Linus and I have been putting in a lot of time on the Snowflake bridge over the past week or so to improve performance. The increase in users after the blocking of Tor in Russia last September (the one that led us to the multi-tor architecture) was large, but this recent increase is many times larger. We've cleared out the major bottlenecks and since two days ago days the bridge is finally meeting the additional demand. But it's close: during the busiest times of day the CPU and RAM resources are nearly 100% consumed, and the need for horizontal scaling still exists.
There have been a lot of changes, both major and minor. You can find listings at: https://gitlab.torproject.org/tpo/network-health/metrics/timeline/-/blob/f55... https://gitlab.torproject.org/tpo/anti-censorship/pluggable-transports/snowf... https://gitlab.torproject.org/tpo/anti-censorship/pluggable-transports/snowf...
The most important optimizations have been: - Reduce allocations in WebSocket reads and writes. - Use more than one KCP state machine. - Conserve ephemeral ports in localhost communication. - Disable nftables connection tracking.

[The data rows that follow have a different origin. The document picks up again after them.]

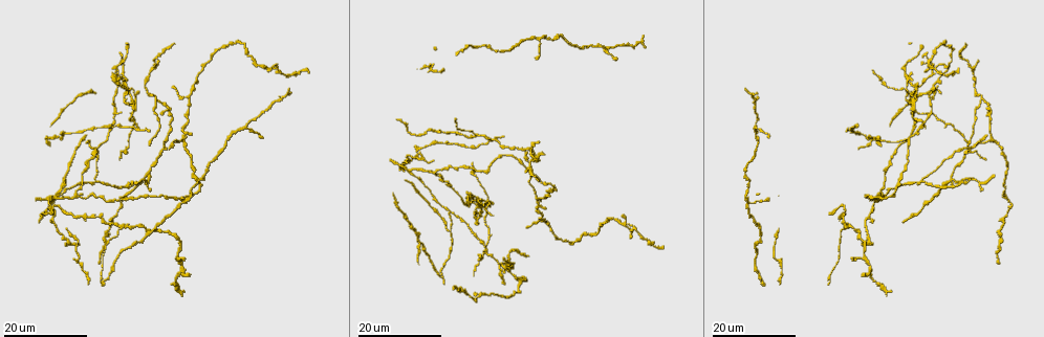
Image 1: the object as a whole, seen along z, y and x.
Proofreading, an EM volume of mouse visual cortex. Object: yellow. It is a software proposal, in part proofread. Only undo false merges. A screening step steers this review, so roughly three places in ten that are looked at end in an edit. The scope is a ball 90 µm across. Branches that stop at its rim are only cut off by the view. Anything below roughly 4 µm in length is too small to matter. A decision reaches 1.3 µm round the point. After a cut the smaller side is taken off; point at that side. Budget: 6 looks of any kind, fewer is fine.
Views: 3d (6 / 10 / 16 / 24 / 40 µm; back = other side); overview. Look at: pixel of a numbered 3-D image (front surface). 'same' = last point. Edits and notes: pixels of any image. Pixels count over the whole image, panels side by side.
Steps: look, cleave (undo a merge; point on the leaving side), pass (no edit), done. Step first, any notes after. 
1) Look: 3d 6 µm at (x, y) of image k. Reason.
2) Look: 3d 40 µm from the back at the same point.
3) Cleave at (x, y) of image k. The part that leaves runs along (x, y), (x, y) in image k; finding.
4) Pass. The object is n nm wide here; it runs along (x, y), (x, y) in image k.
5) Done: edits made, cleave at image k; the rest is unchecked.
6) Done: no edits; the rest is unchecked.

Look: 3d 16 µm at (906, 141) of image 1. Small branch off a trunk.

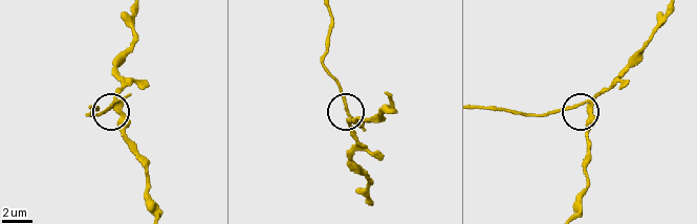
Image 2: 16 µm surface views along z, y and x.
Look: 3d 6 µm at (348, 112) of image 2.

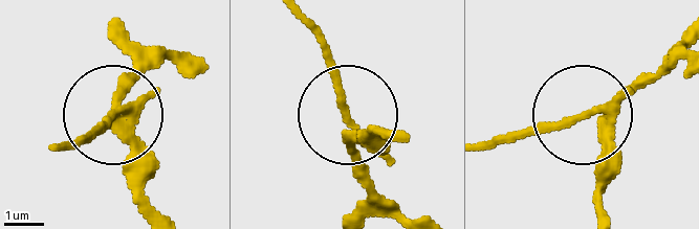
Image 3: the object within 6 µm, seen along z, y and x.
Cleave at (128, 72) of image 3. The part that leaves runs along (126, 111), (135, 54), (129, 35) in image 3; a second neuron is stuck on.

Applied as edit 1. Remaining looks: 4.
Look: 3d 24 µm at (910, 83) of image 1.

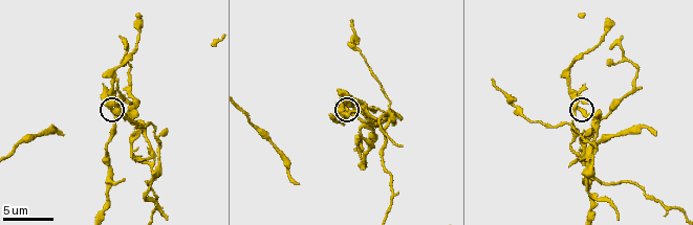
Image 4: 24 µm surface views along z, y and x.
Look: 3d 6 µm at (346, 109) of image 4. Zoom in.

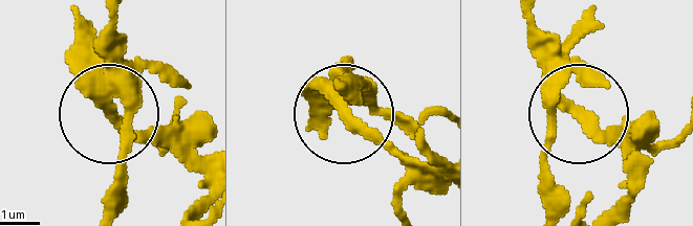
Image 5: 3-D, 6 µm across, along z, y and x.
Cleave at (76, 31) of image 5. The object is 290 nm wide here; the part that leaves runs along (556, 82), (622, 155), (626, 185) in image 5; two neurons meet here.

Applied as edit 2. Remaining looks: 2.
Look: 3d 24 µm at (154, 98) of image 1. Three arms meet.

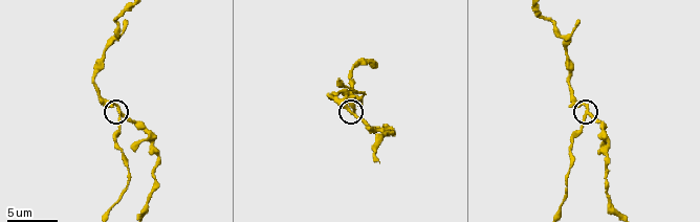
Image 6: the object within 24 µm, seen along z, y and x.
Look: 3d 10 µm at (355, 113) of image 6.

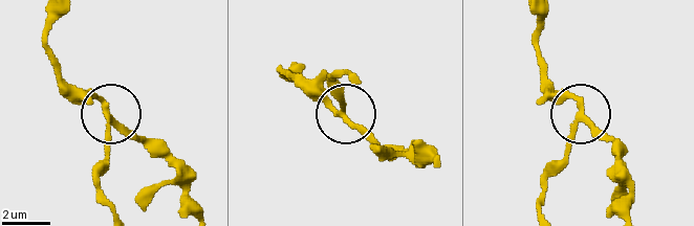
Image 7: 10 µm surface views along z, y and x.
Pass. The side arm is 14 µm long; one neuron here.

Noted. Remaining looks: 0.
Done: edits made, cleave at image 3, cleave at image 5; the rest is unchecked.

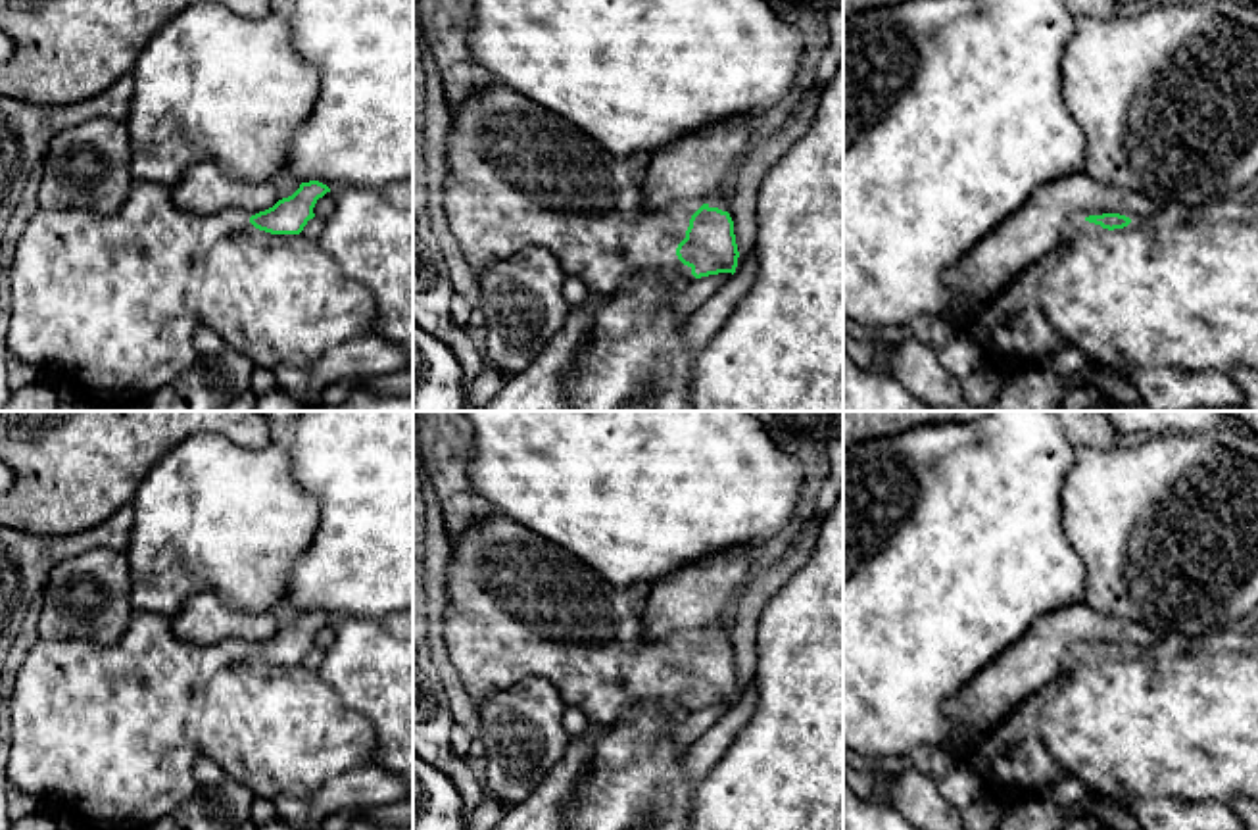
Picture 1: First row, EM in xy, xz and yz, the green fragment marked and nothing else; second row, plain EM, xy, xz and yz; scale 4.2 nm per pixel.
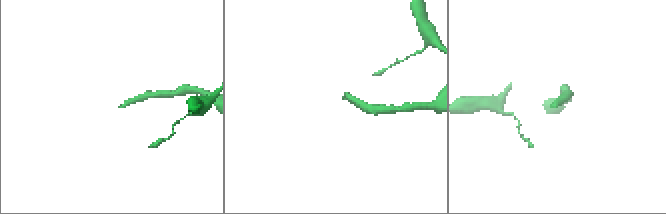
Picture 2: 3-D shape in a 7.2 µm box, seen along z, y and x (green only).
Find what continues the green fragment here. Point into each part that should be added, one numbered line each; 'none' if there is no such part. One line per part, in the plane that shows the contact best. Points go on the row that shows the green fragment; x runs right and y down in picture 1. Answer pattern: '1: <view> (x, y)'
1: xz (517, 175)

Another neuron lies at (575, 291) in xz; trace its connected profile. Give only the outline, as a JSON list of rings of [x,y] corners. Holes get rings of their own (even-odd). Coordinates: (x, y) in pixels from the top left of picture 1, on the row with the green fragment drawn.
[[[567,277],[563,282],[563,298],[570,307],[580,305],[588,298],[590,290],[588,286],[576,279],[576,277]]]

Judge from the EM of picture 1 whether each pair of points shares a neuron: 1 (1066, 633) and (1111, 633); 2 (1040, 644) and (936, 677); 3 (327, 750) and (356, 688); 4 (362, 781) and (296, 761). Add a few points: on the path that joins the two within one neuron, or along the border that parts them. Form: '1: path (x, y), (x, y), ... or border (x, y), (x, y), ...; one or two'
1: path (1078, 633), (1099, 633); one
2: border (1030, 627), (963, 686); two
3: border (317, 673), (348, 707), (371, 723), (375, 742); two
4: border (371, 761), (335, 775), (308, 798); two

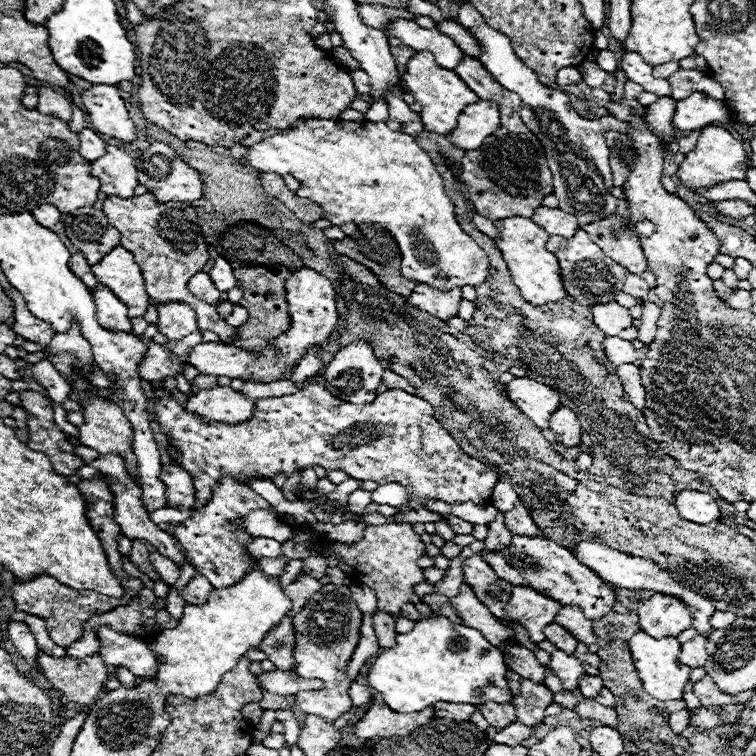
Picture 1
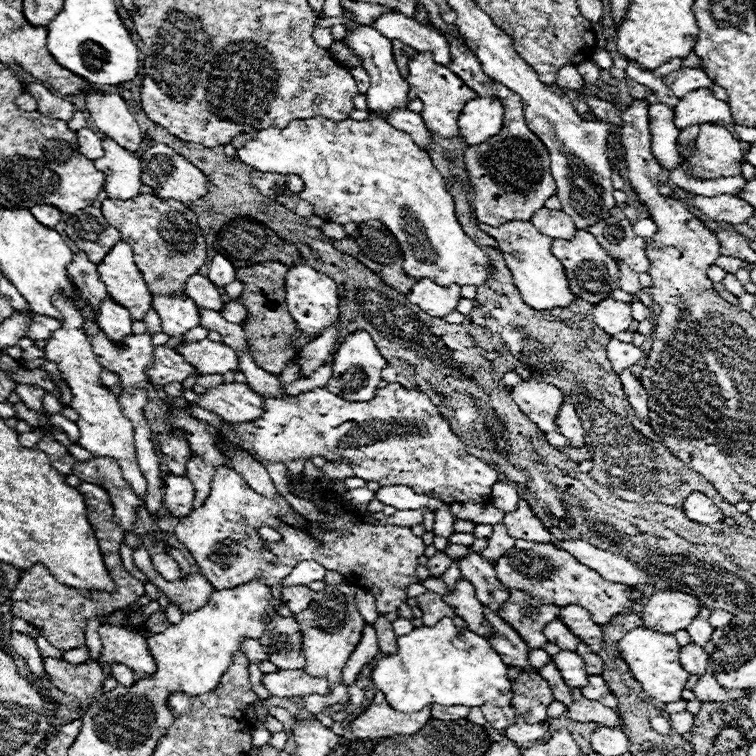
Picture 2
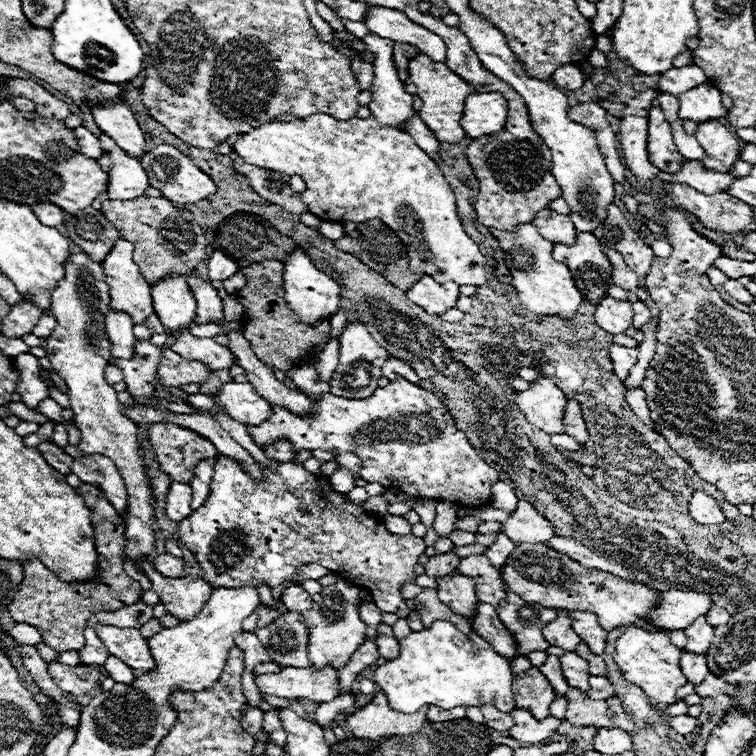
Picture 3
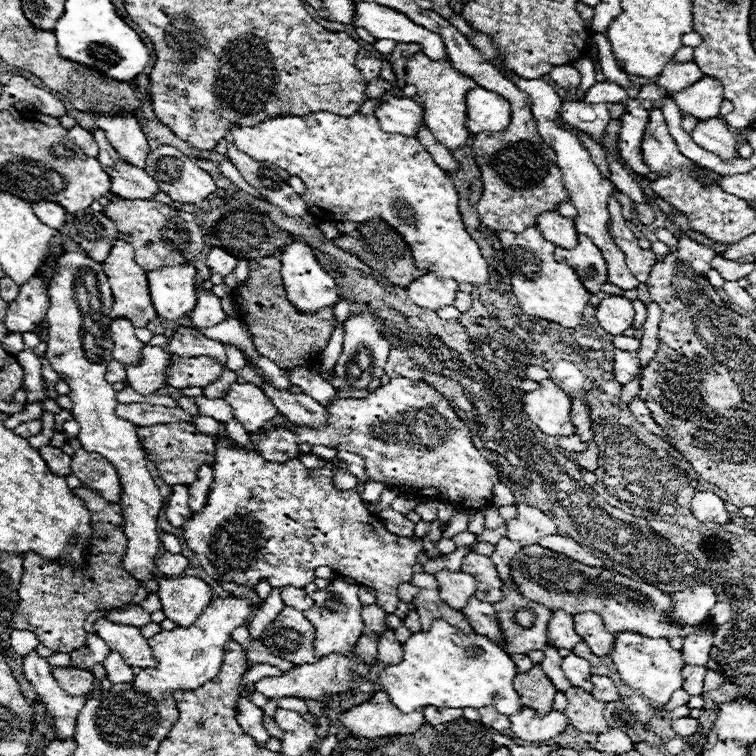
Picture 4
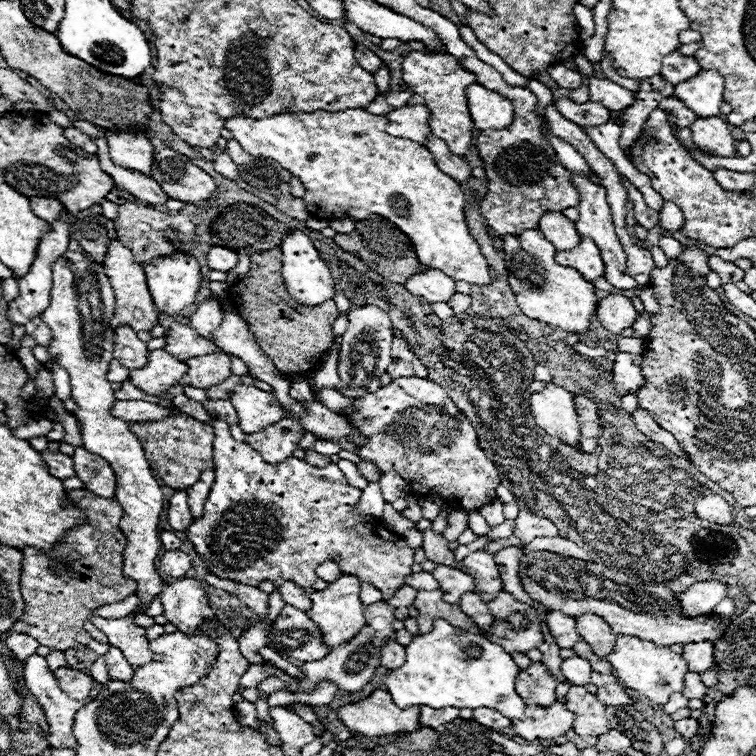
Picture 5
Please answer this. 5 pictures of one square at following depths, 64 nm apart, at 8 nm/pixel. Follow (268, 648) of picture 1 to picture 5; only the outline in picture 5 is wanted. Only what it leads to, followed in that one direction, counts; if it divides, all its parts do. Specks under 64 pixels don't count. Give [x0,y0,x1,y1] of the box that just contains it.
[268,604,330,662]

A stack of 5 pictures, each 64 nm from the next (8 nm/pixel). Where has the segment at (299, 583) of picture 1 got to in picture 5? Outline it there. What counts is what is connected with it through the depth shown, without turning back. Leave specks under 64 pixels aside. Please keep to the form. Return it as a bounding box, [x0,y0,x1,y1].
[278,582,312,610]

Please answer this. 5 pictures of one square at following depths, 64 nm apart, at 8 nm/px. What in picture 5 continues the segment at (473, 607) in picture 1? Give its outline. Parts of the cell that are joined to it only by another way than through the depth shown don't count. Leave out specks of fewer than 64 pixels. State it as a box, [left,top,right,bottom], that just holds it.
[432,564,474,604]

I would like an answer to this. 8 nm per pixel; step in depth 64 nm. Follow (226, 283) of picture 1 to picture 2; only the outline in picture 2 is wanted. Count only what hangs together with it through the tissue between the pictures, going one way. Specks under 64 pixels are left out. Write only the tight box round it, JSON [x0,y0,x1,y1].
[208,254,236,288]

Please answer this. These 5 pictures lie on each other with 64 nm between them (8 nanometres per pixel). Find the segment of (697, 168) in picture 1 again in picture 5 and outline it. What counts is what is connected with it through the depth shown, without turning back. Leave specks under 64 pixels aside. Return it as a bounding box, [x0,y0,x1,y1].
[692,116,736,158]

I attached a graph of bandwidth on the bridge. You can see that between 24 Sep and 02 Oct the daily peaks were unnaturally flattened. The daily shutdowns in Iran caused a paradoxical *increase* in bandwidth, probably because it relieved congestion in the system for the fewer remaining users. In the past two days the shape of the graph looks more natural, and a shutdown decreases bandwidth as you would expect. At its peak, bandwidth is above 4 Gbps. The daily lows are higher than the highest highs of two weeks ago.
## Reduce allocations in writing packets
The code forreading and writing encapsulated packets from WebSocket connections was doing unnecessary memory allocations. Some implicit, like a 32 KB buffer being created by io.Copy, and some explicit, like the intentional packet copies being made in the QueuePacketConn type. Reducing allocations makes the garbage collector run less often, and there's also a small benefit from reduced buffer copies.
https://gitlab.torproject.org/dcf/snowflake/-/commit/42ea5ff60ce9b3a0dff305b... https://gitlab.torproject.org/dcf/snowflake/-/commit/4d4fad30c429bba9062d1b6... https://gitlab.torproject.org/dcf/snowflake/-/commit/57c9aa3477513daf4334763...
## Use more than one KCP state machine
Though most part of snowflake-server are multi-threaded and can scale across many CPUs, the central KCP packet scheduler was limited to one CPU. Because we have a session identity (the client ID) separate from any KCP-specific identity, it's not hard to partition client packets across separate KCP instances by a hash of the client ID. Expanding the number of KCPs from 1 to 2 was enough to relive this bottleneck.
https://gitlab.torproject.org/dcf/snowflake/-/commit/17dc8cad8299eae76c40197...
## Conserve ephemeral ports in localhost communication
The pluggable transports model relies heavily on localhost TCP sockets. The number of users had increased enough that it was sometimes exhausting the range of port numbers usable for distinct localhost 4-tuples. The kernel's errno for this situation is EADDRNOTAVAIL when you try to connect; it manifests variously in different programs as "cannot assign requested address" or "no free ports," generally leading to a terminated connection. We mitigated this problem by having different programs use different localhost source IP addresses (e.g. 127.0.1.0/24, 127.0.2.0/24, etc.) to expand the space of distinct 4-tuples. In a couple of cases this was done in a hacky way that will need to be revisited, by hardcoding a source address range in the source code.
https://gitlab.torproject.org/tpo/anti-censorship/pluggable-transports/snowf... https://gitlab.torproject.org/tpo/anti-censorship/pluggable-transports/snowf... https://gitlab.torproject.org/dcf/snowflake/-/commit/d8183ff9680ac9f92e888a5... https://gitlab.torproject.org/dcf/extor-static-cookie/-/commit/0d9078d6aad87...
## Disable nftables connection tracking
We took care of it before it became a problem, but we found it necessary to disable connection tracking in the firewall. The number of tracked connections was getting close to the limit, and past the limit, packets just get dropped.
https://gitlab.torproject.org/tpo/anti-censorship/pluggable-transports/snowf...